Ultimate Property Group v Lord [2004] NSWSC 114

A company mortgaged property to a Bank (“the lender”). The mortgage was also guaranteed by a number of other parties. When the loan subsequently fell into arrears, the lender appointed a controller to manage the mortgaged property. Shortly thereafter, the property was sold by the controller at an auction for an amount, which was less than the amount owing under the mortgage. The result was that the guarantors were liable for the short-fall.

The lender sought to recover the shortfall from the guarantors in the proceedings, but the guarantors counter-claimed on the basis that:

(1) the controller had relied on a valuation of the property that contained a critical error;

(2) the controller should have sold the mortgaged property in another manner which would have avoided a liability for GST; and

(3) as a result of the above errors, the controller had breached his duty under the general law and his statutory duty under section 420A of the Corporations Act 2001 in respect of the sale of the mortgaged property.

The duty under general law

After examining the authorities, Young CJ found that a lender does not owe a common law duty in negligence to the borrower. The lender is not liable for damages if he or she fails to get a good price when selling the mortgaged property.

However, the lender is under an equitable duty to exercise his powers in good faith and must not wilfully or recklessly sacrifice the interests of the borrower in the mortgaged property; a view taken by the Australian courts diverging from the English position in Cuckmere Brick Co Ltd v Mutual Finance Ltd [1971] CH 949.

To this end, Young CJ held at paragraph 38 that:

[The lender] has an equitable duty to act conscionably towards the mortgagor (the borrower) and persons under the mortgagor. The duty must be considered based on the whole of the mortgagee’s conduct with respect to the sale. The mortgagee may, up to a point, act solely in its interests, but it must also act conscionably toward the mortgagor and those claiming under the mortgagor.

Further at paragraph 47, His Honour cited the case of Gomez v State Bank of NSW [2001] FCA 1059 saying that:

The borrower was “required to satisfy the Court that … the Bank had so failed to take reasonable steps to obtain a proper price for the Properties that it was guilty of unconscionable conduct. It will be insufficient for [the borrower] to satisfy the Court merely that the properties, or one of them, was sold at an undervalue.”

The duty imposed by section 420A

Section 420A of the Corporation Act requires that, in exercising a power of sale in respect of property of a corporation, a controller must take all reasonable care to sell the property for:

(a) if, when it is sold, it has a market value – not less than that market value; or

(b) otherwise – the best price that is reasonably obtainable, having regard to the circumstances existing when the property is sold.

Under the section, the inquiry is whether, in the course of selling company property, the controller has taken all reasonable care to sell the property for not less than its market value.
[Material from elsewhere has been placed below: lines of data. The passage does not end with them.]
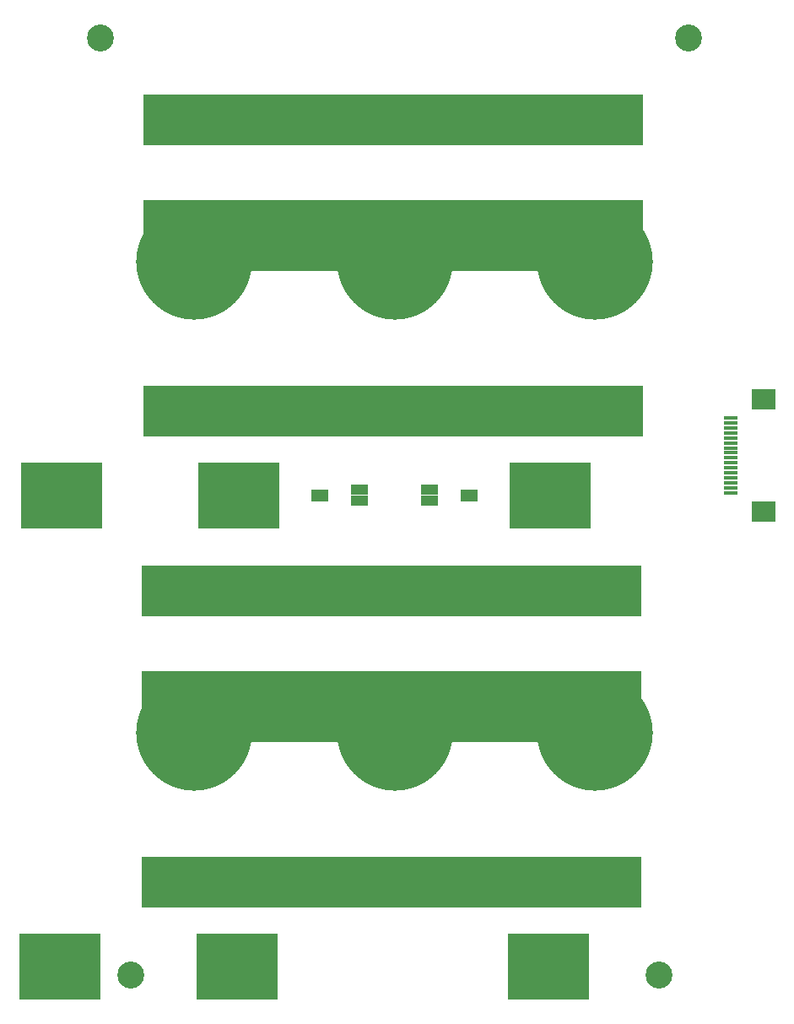
<source format=gts>
G04*
G04 #@! TF.GenerationSoftware,Altium Limited,Altium Designer,18.1.9 (240)*
G04*
G04 Layer_Color=8388736*
%FSLAX25Y25*%
%MOIN*%
G70*
G01*
G75*
%ADD20R,0.05512X0.01575*%
%ADD21R,0.09461X0.07887*%
%ADD22R,0.07099X0.03950*%
%ADD23R,0.07099X0.04737*%
%ADD24R,0.32296X0.26391*%
%ADD25R,1.97650X0.20485*%
%ADD26R,1.97650X0.28359*%
%ADD27C,0.10642*%
%ADD28C,0.45800*%
D20*
X296205Y230008D02*
D03*
Y228039D02*
D03*
Y226071D02*
D03*
Y224102D02*
D03*
Y200480D02*
D03*
Y202449D02*
D03*
Y204417D02*
D03*
Y206386D02*
D03*
Y208354D02*
D03*
Y210323D02*
D03*
Y212291D02*
D03*
Y214260D02*
D03*
Y216228D02*
D03*
Y218197D02*
D03*
Y220165D02*
D03*
Y222134D02*
D03*
D21*
X309000Y237488D02*
D03*
Y193000D02*
D03*
D22*
X149421Y201716D02*
D03*
Y197386D02*
D03*
X176976D02*
D03*
Y201716D02*
D03*
D23*
X133673Y199551D02*
D03*
X192724D02*
D03*
D24*
X224685Y199551D02*
D03*
X101949D02*
D03*
X31772D02*
D03*
X31094Y13551D02*
D03*
X101272D02*
D03*
X224008D02*
D03*
D25*
X162667Y232783D02*
D03*
Y347583D02*
D03*
X161990Y161583D02*
D03*
Y46783D02*
D03*
D26*
X162770Y302083D02*
D03*
X162092Y116083D02*
D03*
D27*
X267717Y10043D02*
D03*
X59055Y10043D02*
D03*
X279527Y380122D02*
D03*
X47244D02*
D03*
D28*
X242535Y105663D02*
D03*
X163323D02*
D03*
X84114D02*
D03*
X242533Y291663D02*
D03*
X163323D02*
D03*
X84112D02*
D03*
M02*

</source>
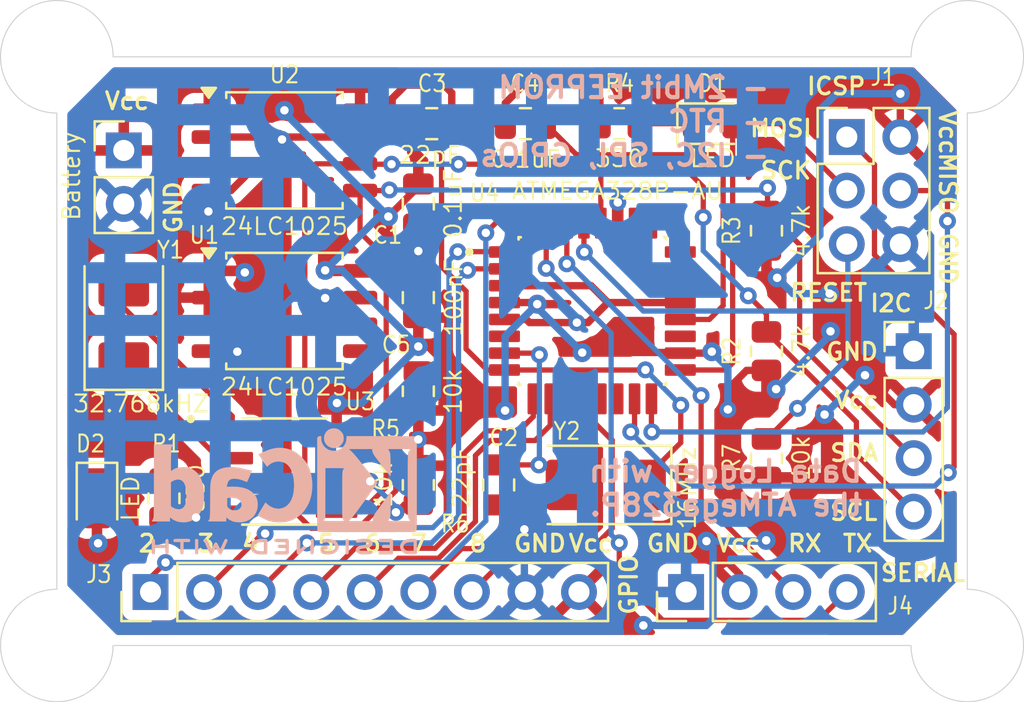
<source format=kicad_pcb>
(kicad_pcb
	(version 20241229)
	(generator "pcbnew")
	(generator_version "9.0")
	(general
		(thickness 1.6)
		(legacy_teardrops no)
	)
	(paper "A4")
	(title_block
		(title "${project_name}")
		(date "2025-11-03")
		(rev "1")
		(company "Mad Tech T")
		(comment 1 "2 Layer PCB")
	)
	(layers
		(0 "F.Cu" mixed)
		(2 "B.Cu" mixed)
		(9 "F.Adhes" user "F.Adhesive")
		(11 "B.Adhes" user "B.Adhesive")
		(13 "F.Paste" user)
		(15 "B.Paste" user)
		(5 "F.SilkS" user "F.Silkscreen")
		(7 "B.SilkS" user "B.Silkscreen")
		(1 "F.Mask" user)
		(3 "B.Mask" user)
		(17 "Dwgs.User" user "User.Drawings")
		(19 "Cmts.User" user "User.Comments")
		(21 "Eco1.User" user "User.Eco1")
		(23 "Eco2.User" user "User.Eco2")
		(25 "Edge.Cuts" user)
		(27 "Margin" user)
		(31 "F.CrtYd" user "F.Courtyard")
		(29 "B.CrtYd" user "B.Courtyard")
		(35 "F.Fab" user)
		(33 "B.Fab" user)
		(39 "User.1" user)
		(41 "User.2" user)
		(43 "User.3" user)
		(45 "User.4" user)
	)
	(setup
		(stackup
			(layer "F.SilkS"
				(type "Top Silk Screen")
			)
			(layer "F.Paste"
				(type "Top Solder Paste")
			)
			(layer "F.Mask"
				(type "Top Solder Mask")
				(thickness 0.01)
			)
			(layer "F.Cu"
				(type "copper")
				(thickness 0.035)
			)
			(layer "dielectric 1"
				(type "core")
				(thickness 1.51)
				(material "FR4")
				(epsilon_r 4.5)
				(loss_tangent 0.02)
			)
			(layer "B.Cu"
				(type "copper")
				(thickness 0.035)
			)
			(layer "B.Mask"
				(type "Bottom Solder Mask")
				(thickness 0.01)
			)
			(layer "B.Paste"
				(type "Bottom Solder Paste")
			)
			(layer "B.SilkS"
				(type "Bottom Silk Screen")
			)
			(copper_finish "None")
			(dielectric_constraints no)
		)
		(pad_to_mask_clearance 0)
		(allow_soldermask_bridges_in_footprints no)
		(tenting front back)
		(pcbplotparams
			(layerselection 0x00000000_00000000_55555555_5755f5ff)
			(plot_on_all_layers_selection 0x00000000_00000000_00000000_00000000)
			(disableapertmacros no)
			(usegerberextensions no)
			(usegerberattributes yes)
			(usegerberadvancedattributes yes)
			(creategerberjobfile yes)
			(dashed_line_dash_ratio 12.000000)
			(dashed_line_gap_ratio 3.000000)
			(svgprecision 4)
			(plotframeref no)
			(mode 1)
			(useauxorigin no)
			(hpglpennumber 1)
			(hpglpenspeed 20)
			(hpglpendiameter 15.000000)
			(pdf_front_fp_property_popups yes)
			(pdf_back_fp_property_popups yes)
			(pdf_metadata yes)
			(pdf_single_document no)
			(dxfpolygonmode yes)
			(dxfimperialunits yes)
			(dxfusepcbnewfont yes)
			(psnegative no)
			(psa4output no)
			(plot_black_and_white yes)
			(sketchpadsonfab no)
			(plotpadnumbers no)
			(hidednponfab no)
			(sketchdnponfab yes)
			(crossoutdnponfab yes)
			(subtractmaskfromsilk no)
			(outputformat 1)
			(mirror no)
			(drillshape 1)
			(scaleselection 1)
			(outputdirectory "")
		)
	)
	(property "project_name" "MCU Datalogger with Memory and Clock")
	(net 0 "")
	(net 1 "/Vcc")
	(net 2 "GND")
	(net 3 "Net-(U4-PB6)")
	(net 4 "Net-(U4-PB7)")
	(net 5 "Net-(U4-AREF)")
	(net 6 "/SCK")
	(net 7 "Net-(D1-K)")
	(net 8 "Net-(D2-K)")
	(net 9 "/MISO")
	(net 10 "/MOSI")
	(net 11 "/RESET")
	(net 12 "/SDA")
	(net 13 "/SCL")
	(net 14 "/D3")
	(net 15 "/D2")
	(net 16 "/D4")
	(net 17 "/D7")
	(net 18 "/D5")
	(net 19 "/D8")
	(net 20 "/D6")
	(net 21 "/RX")
	(net 22 "/TX")
	(net 23 "Net-(U3-~{INTA})")
	(net 24 "Net-(U3-SQW{slash}~INT)")
	(net 25 "Net-(U3-X1)")
	(net 26 "Net-(U3-X2)")
	(net 27 "unconnected-(U4-ADC6-Pad19)")
	(net 28 "unconnected-(U4-ADC7-Pad22)")
	(net 29 "unconnected-(U4-PC0-Pad23)")
	(net 30 "unconnected-(U4-VCC-Pad6)")
	(net 31 "unconnected-(U4-PB1-Pad13)")
	(net 32 "unconnected-(U4-PC1-Pad24)")
	(net 33 "unconnected-(U4-PC3-Pad26)")
	(net 34 "unconnected-(U4-PC2-Pad25)")
	(net 35 "unconnected-(U4-PB2-Pad14)")
	(footprint "Capacitor_SMD:C_0805_2012Metric" (layer "F.Cu") (at 125.73 80.01))
	(footprint "MCU_Datalogger_Footprints:QFP80P900X900X120-32N" (layer "F.Cu") (at 128.905 88.9))
	(footprint "Connector_PinHeader_2.54mm:PinHeader_1x04_P2.54mm_Vertical" (layer "F.Cu") (at 133.35 102.235 90))
	(footprint "Connector_PinHeader_2.54mm:PinHeader_1x09_P2.54mm_Vertical" (layer "F.Cu") (at 107.95 102.235 90))
	(footprint "Connector_PinHeader_2.54mm:PinHeader_1x04_P2.54mm_Vertical" (layer "F.Cu") (at 144.145 90.805))
	(footprint "Resistor_SMD:R_0805_2012Metric" (layer "F.Cu") (at 130.175 80.01))
	(footprint "LED_SMD:LED_0805_2012Metric" (layer "F.Cu") (at 105.41 97.79 -90))
	(footprint "Resistor_SMD:R_0805_2012Metric" (layer "F.Cu") (at 120.65 97.155 -90))
	(footprint "Resistor_SMD:R_0805_2012Metric" (layer "F.Cu") (at 137.16 95.885 90))
	(footprint "Connector_PinHeader_2.54mm:PinHeader_2x03_P2.54mm_Vertical" (layer "F.Cu") (at 140.97 80.645))
	(footprint "Connector_PinHeader_2.54mm:PinHeader_1x02_P2.54mm_Vertical" (layer "F.Cu") (at 106.68 81.28))
	(footprint "MountingHole:MountingHole_2.1mm" (layer "F.Cu") (at 146.685 104.775))
	(footprint "MountingHole:MountingHole_2.1mm" (layer "F.Cu") (at 103.505 104.775))
	(footprint "Capacitor_SMD:C_0805_2012Metric" (layer "F.Cu") (at 121.285 80.01 180))
	(footprint "Resistor_SMD:R_0805_2012Metric" (layer "F.Cu") (at 108.585 97.79 -90))
	(footprint "MCU_Datalogger_Footprints:SOIC127P600X175-8N" (layer "F.Cu") (at 114.3 96.52))
	(footprint "Capacitor_SMD:C_0805_2012Metric" (layer "F.Cu") (at 120.65 83.82 -90))
	(footprint "Crystal:Crystal_SMD_5032-2Pin_5.0x3.2mm" (layer "F.Cu") (at 106.68 89.535 90))
	(footprint "LED_SMD:LED_0805_2012Metric" (layer "F.Cu") (at 134.62 80.01))
	(footprint "Capacitor_SMD:C_0805_2012Metric" (layer "F.Cu") (at 120.65 88.265 90))
	(footprint "Package_SO:SOIC-8_5.3x5.3mm_P1.27mm" (layer "F.Cu") (at 114.3 81.28))
	(footprint "Resistor_SMD:R_0805_2012Metric" (layer "F.Cu") (at 137.16 85.09 90))
	(footprint "MountingHole:MountingHole_2.1mm" (layer "F.Cu") (at 146.685 76.835))
	(footprint "Resistor_SMD:R_0805_2012Metric" (layer "F.Cu") (at 120.65 92.71 90))
	(footprint "Package_SO:SOIC-8_5.3x5.3mm_P1.27mm" (layer "F.Cu") (at 114.3 88.9))
	(footprint "Crystal:Crystal_SMD_5032-2Pin_5.0x3.2mm" (layer "F.Cu") (at 129.54 97.155 180))
	(footprint "Resistor_SMD:R_0805_2012Metric" (layer "F.Cu") (at 137.16 90.805 90))
	(footprint "MountingHole:MountingHole_2.1mm" (layer "F.Cu") (at 103.505 76.835))
	(footprint "Capacitor_SMD:C_0805_2012Metric" (layer "F.Cu") (at 124.46 97.155 90))
	(footprint "Symbol:KiCad-Logo2_5mm_SilkScreen" (layer "B.Cu") (at 114.3 97.45 180))
	(gr_arc
		(start 103.505 79.505022)
		(mid 101.617009 74.947009)
		(end 106.175022 76.835)
		(stroke
			(width 0.05)
			(type default)
		)
		(layer "Edge.Cuts")
		(uuid "314e4915-fdf1-4498-9f05-6d0c2fe3404e")
	)
	(gr_arc
		(start 144.018 76.835)
		(mid 148.570854 74.949146)
		(end 146.685 79.502)
		(stroke
			(width 0.05)
			(type default)
		)
		(layer "Edge.Cuts")
		(uuid "374a4822-3b36-41fd-aca5-675cca0ff388")
	)
	(gr_line
		(start 146.685 102.108)
		(end 146.685 79.502)
		(stroke
			(width 0.05)
			(type default)
		)
		(layer "Edge.Cuts")
		(uuid "486efa02-6ed6-4ef4-8f59-01d6d5397b3b")
	)
	(gr_line
		(start 103.505 79.505022)
		(end 103.505 102.108)
		(stroke
			(width 0.05)
			(type default)
		)
		(layer "Edge.Cuts")
		(uuid "4c9c386b-a22f-418c-a496-81a387660636")
	)
	(gr_line
		(start 144.018 76.835)
		(end 106.172 76.835)
		(stroke
			(width 0.05)
			(type default)
		)
		(layer "Edge.Cuts")
		(uuid "508550ad-70c1-40ed-a300-eccd6f76f385")
	)
	(gr_line
		(start 106.172 104.775)
		(end 144.018 104.775)
		(stroke
			(width 0.05)
			(type default)
		)
		(layer "Edge.Cuts")
		(uuid "9ff501e6-eae8-49e7-802e-1e99096fbd0b")
	)
	(gr_arc
		(start 106.172 104.775)
		(mid 101.619146 106.660854)
		(end 103.505 102.108)
		(stroke
			(width 0.05)
			(type default)
		)
		(layer "Edge.Cuts")
		(uuid "bbb214bd-684d-4008-ad4e-d28f74dcbadd")
	)
	(gr_arc
		(start 146.685 102.108)
		(mid 148.570854 106.660854)
		(end 144.018 104.775)
		(stroke
			(width 0.05)
			(type default)
		)
		(layer "Edge.Cuts")
		(uuid "ee682391-58f0-4815-a752-25b35dccd3da")
	)
	(gr_text "I2C"
		(at 142 89 0)
		(layer "F.SilkS")
		(uuid "078e5ea3-5c8f-49e3-bd1d-44691e6b567c")
		(effects
			(font
				(size 0.8 0.8)
				(thickness 0.15)
				(bold yes)
			)
			(justify left bottom)
		)
	)
	(gr_text "SDA"
		(at 140.1 96.1 0)
		(layer "F.SilkS")
		(uuid "07b48810-2efa-4de1-976c-f96c5cbf14d2")
		(effects
			(font
				(size 0.8 0.8)
				(thickness 0.15)
				(bold yes)
			)
			(justify left bottom)
		)
	)
	(gr_text "RX\n"
		(at 138.1 100.4 0)
		(layer "F.SilkS")
		(uuid "312a182f-87a6-4b50-9a8d-70d8be3f4be7")
		(effects
			(font
				(size 0.8 0.8)
				(thickness 0.15)
				(bold yes)
			)
			(justify left bottom)
		)
	)
	(gr_text "GND"
		(at 139.9 91.3 0)
		(layer "F.SilkS")
		(uuid "3473cb48-af98-480d-8982-722de995f257")
		(effects
			(font
				(size 0.8 0.8)
				(thickness 0.15)
		
... [253103 chars truncated]
</source>
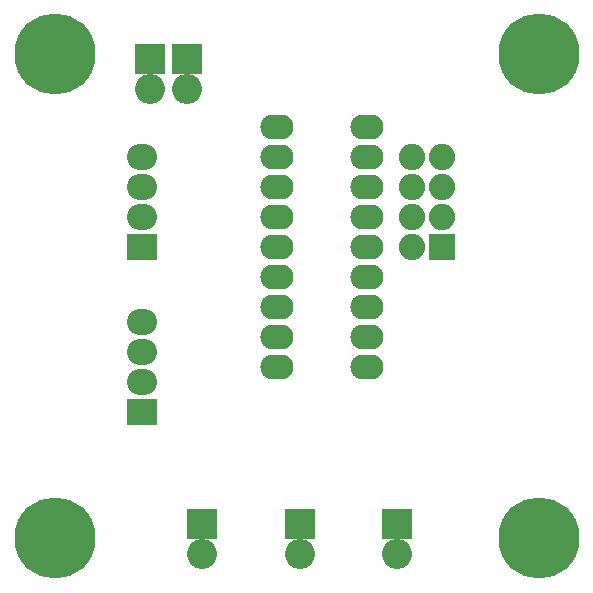
<source format=gbs>
G04 #@! TF.FileFunction,Soldermask,Bot*
%FSLAX46Y46*%
G04 Gerber Fmt 4.6, Leading zero omitted, Abs format (unit mm)*
G04 Created by KiCad (PCBNEW (after 2015-mar-04 BZR unknown)-product) date 10/12/2015 2:58:08 PM*
%MOMM*%
G01*
G04 APERTURE LIST*
%ADD10C,0.150000*%
%ADD11O,2.808000X2.108000*%
%ADD12R,2.540000X2.540000*%
%ADD13O,2.540000X2.540000*%
%ADD14C,6.858000*%
%ADD15R,2.540000X2.235200*%
%ADD16O,2.540000X2.235200*%
%ADD17R,2.235200X2.235200*%
%ADD18O,2.235200X2.235200*%
G04 APERTURE END LIST*
D10*
D11*
X22860000Y-10160000D03*
X22860000Y-12700000D03*
X22860000Y-15240000D03*
X22860000Y-17780000D03*
X22860000Y-20320000D03*
X22860000Y-22860000D03*
X22860000Y-25400000D03*
X22860000Y-27940000D03*
X22860000Y-30480000D03*
X30480000Y-30480000D03*
X30480000Y-27940000D03*
X30480000Y-25400000D03*
X30480000Y-22860000D03*
X30480000Y-20320000D03*
X30480000Y-17780000D03*
X30480000Y-15240000D03*
X30480000Y-12700000D03*
X30480000Y-10160000D03*
D12*
X33020000Y-43815000D03*
D13*
X33020000Y-46355000D03*
D14*
X4000000Y-45000000D03*
X4000000Y-4000000D03*
X45000000Y-45000000D03*
X45000000Y-4000000D03*
D15*
X11430000Y-20320000D03*
D16*
X11430000Y-17780000D03*
X11430000Y-15240000D03*
X11430000Y-12700000D03*
D15*
X11430000Y-34290000D03*
D16*
X11430000Y-31750000D03*
X11430000Y-29210000D03*
X11430000Y-26670000D03*
D12*
X16510000Y-43815000D03*
D13*
X16510000Y-46355000D03*
D12*
X24765000Y-43815000D03*
D13*
X24765000Y-46355000D03*
D12*
X12065000Y-4445000D03*
D13*
X12065000Y-6985000D03*
D12*
X15240000Y-4445000D03*
D13*
X15240000Y-6985000D03*
D17*
X36830000Y-20320000D03*
D18*
X34290000Y-20320000D03*
X36830000Y-17780000D03*
X34290000Y-17780000D03*
X36830000Y-15240000D03*
X34290000Y-15240000D03*
X36830000Y-12700000D03*
X34290000Y-12700000D03*
M02*

</source>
Accordingly, the section imposes on the controller, a more stringent duty in respect of the sale of company property than the duty to act conscionably imposed on the lender who is selling a mortgaged property.

As noted by Young CJ, the purpose of the section is to give an added protection to companies, which the legislature considers as necessary as the protection offered by the general law duty is considered inadequate.

Damages recoverable under the duties

Young CJ held that a contravention of section 420A of the Corporations Act gives rise to a private action for equitable damages equivalent to that available for breach of the equitable duty of a lender to act conscionably.

Did the actions of the controller amount to a breach of the duties?

In applying the above principles, Young CJ held that the controller did not breach either of his duties. In respect of the error which existed in the valuation, the controller presented evidence, which His Honour accepted, that he did not rely on the flawed valuation when considering the sale but rather his own valuation and the marketing advice of a real estate agent. Thus he had not acted unreasonably contrary to section 420A nor had he acted unconscionably.

In respect of the manner in which the property was sold, the controller explained that he had considered other methods of sale but decided on eventual manner because of the additional costs associated with the alternative schemes. Young CJ therefore held that the controller had not acted unreasonably or unconscionably.